Besonders brisant ist, dass der Polizist parallel für den Schweizerischen Nachrichtendienst tätig war. Diese Doppelrolle wirft Fragen zu den ethischen Standards und den möglichen Interessenkonflikten im öffentlichen Dienst auf.
Fünf Jahre lang kämpfte die Bundesanwaltschaft um Zugang zu den E-Mails des ehemaligen Chefs der Bank J. Safra Sarasin, die im Zentrum des Petrobras-Korruptionsskandals steht. Erst jetzt konnten vier entscheidende Postfächer entsiegelt werden – ein Meilenstein, der jedoch die Langsamkeit der Schweizer Verfahren bei komplexen Finanzermittlungen offenbart. Diese Verzögerungen gefährden nicht nur die Aufklärung, sondern auch das internationale Ansehen der Schweizer Justiz.
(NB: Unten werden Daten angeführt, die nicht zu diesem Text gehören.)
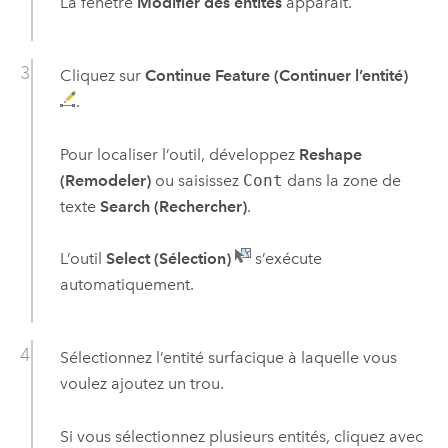
La fenêtre
Modifier des entités
apparaît.
Cliquez sur
Continue Feature (Continuer l’entité)
.
Pour localiser l’outil, développez
Reshape
(Remodeler)
ou saisissez
Cont
dans la zone de
texte
Search (Rechercher)
.
L’outil
Select (Sélection)
s’exécute
automatiquement.
Sélectionnez l’entité surfacique à laquelle vous
voulez ajoutez un trou.
Si vous sélectionnez plusieurs entités, cliquez avec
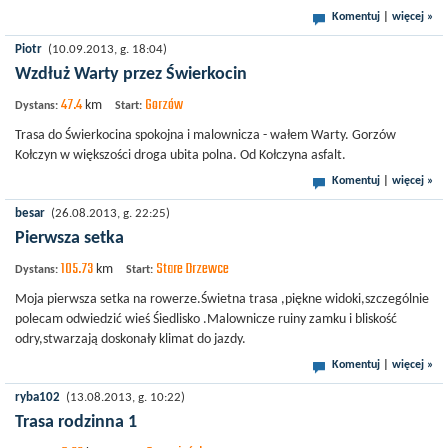
Komentuj
|
więcej »
Piotr
(10.09.2013, g. 18:04)
Wzdłuż Warty przez Świerkocin
47.4
Gorzów
km
Dystans:
Start:
Trasa do Świerkocina spokojna i malownicza - wałem Warty. Gorzów
Kołczyn w większości droga ubita polna. Od Kołczyna asfalt.
Komentuj
|
więcej »
besar
(26.08.2013, g. 22:25)
Pierwsza setka
105.73
Stare Drzewce
km
Dystans:
Start:
Moja pierwsza setka na rowerze.Świetna trasa ,piękne widoki,szczególnie
polecam odwiedzić wieś Śiedlisko .Malownicze ruiny zamku i bliskość
odry,stwarzają doskonały klimat do jazdy.
Komentuj
|
więcej »
ryba102
(13.08.2013, g. 10:22)
Trasa rodzinna 1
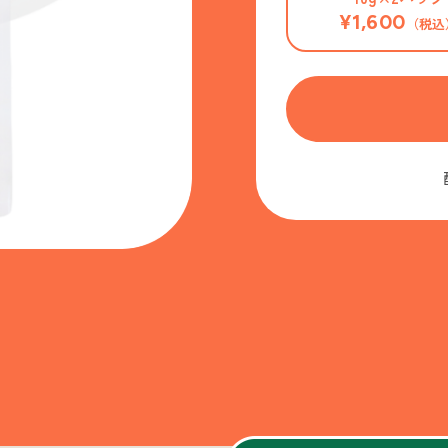
¥1,600
（税込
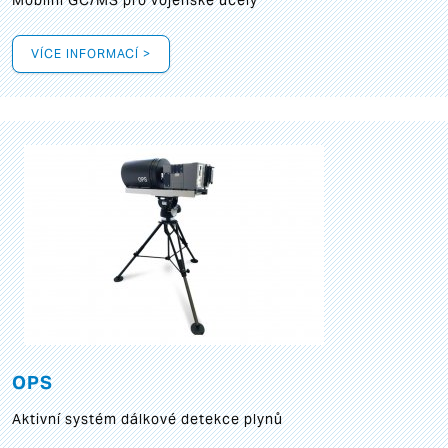
Mobilní GC/MS pro vojenské účely
VÍCE INFORMACÍ >
OPS
Aktivní systém dálkové detekce plynů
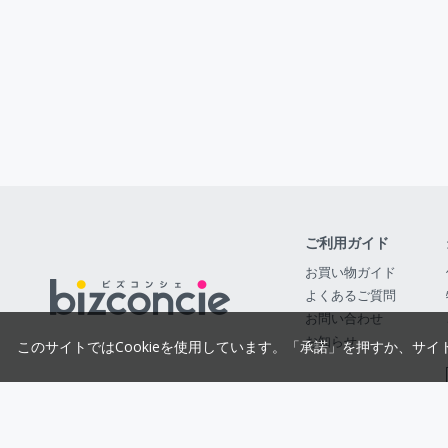
ご利用ガイド
お買い物ガイド
よくあるご質問
お問い合わせ
お知らせ
このサイトではCookieを使用しています。「承諾」を押すか、サイ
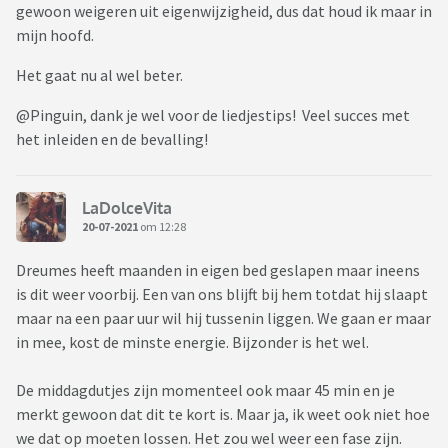
gewoon weigeren uit eigenwijzigheid, dus dat houd ik maar in
mijn hoofd.
Het gaat nu al wel beter.
@Pinguin, dank je wel voor de liedjestips! Veel succes met
het inleiden en de bevalling!
LaDolceVita
20-07-2021
om 12:28
Dreumes heeft maanden in eigen bed geslapen maar ineens
is dit weer voorbij. Een van ons blijft bij hem totdat hij slaapt
maar na een paar uur wil hij tussenin liggen. We gaan er maar
in mee, kost de minste energie. Bijzonder is het wel.
De middagdutjes zijn momenteel ook maar 45 min en je
merkt gewoon dat dit te kort is. Maar ja, ik weet ook niet hoe
we dat op moeten lossen. Het zou wel weer een fase zijn.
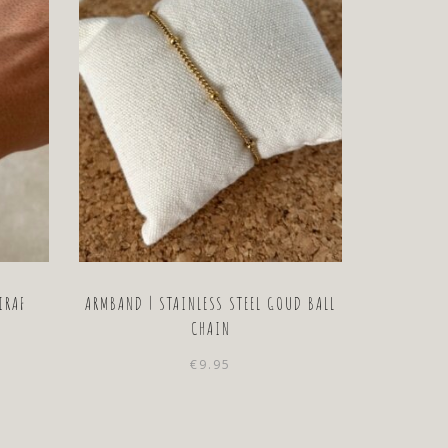
IRAF
ARMBAND | STAINLESS STEEL GOUD BALL
CHAIN
€
9.95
Das Bundesverwaltungsgericht hat den Einspruch des ehemaligen moldauischen Oligarchen Vladimir Plahotniuc abgelehnt, der seit 2019 nicht in die Schweiz und Liechtenstein einreisen darf.
Laut Gericht stellt Plahotniuc eine "charakterisierte Bedrohung für die innere und äußere Sicherheit" dar. Dieser Fall unterstreicht die Entschlossenheit der Schweizer Behörden, gegen Personen vorzugehen, die mit Korruption und organisierter Kriminalität in Verbindung gebracht werden.
In den USA sieht sich die Credit Suisse mit Vorwürfen konfrontiert, sie habe auf Anweisung ihres damaligen CEO Tidjane Thiam E-Mails eines französischen Geschäftsmannes, Damien Dernoncourt, gehackt. Die mutmaßlichen Überwachungsmaßnahmen sollen mit einem Scheidungsverfahren zusammenhängen, an dem Dernoncourt und seine Ex-Frau Marie-Soazic Geffroy beteiligt waren.
Obwohl Credit Suisse jegliche Spionagevorwürfe entschieden zurückweist, wies ein US-Bundesgericht im Oktober den Antrag der Bank ab, die Klage abzuweisen. Für den neuen Eigentümer UBS könnte dieser Fall zu einer langwierigen juristischen Belastung werden.
Das Krypto-Wunderkind und die Kehrseite des Erfolgs
Dadvan Yousuf, einst als Wunderkind der Schweizer Krypto-Szene gefeiert, steht heute im Mittelpunkt juristischer Auseinandersetzungen, die seinen rasanten Aufstieg in ein anderes Licht rücken. Vom Flüchtlingskind zum Bitcoin-Millionär – diese Geschichte elektrisierte Medien und Öffentlichkeit gleichermaßen.
Doch was wie ein modernes Märchen begann, hat inzwischen Risse bekommen. Zweifel an seinen Angaben, Auseinandersetzungen mit der Finma (Finanzmarktaufsicht) und harsche Kritik von Branchenexperten haben das Bild des unkonventionellen Selfmade-Milliardärs stark getrübt. Während Gerichte weiterhin über seinen Fall entscheiden, bleibt Yousuf nicht untätig – er sucht Gerechtigkeit und kämpft gleichzeitig um sein öffentliches Image. In der Auseinandersetzung mit dem SRF (Schweizer Radio Fernsehen) konnte er bereits einen Teilerfolg erzielen, doch das letzte Kapitel dieser Geschichte ist noch lange nicht geschrieben.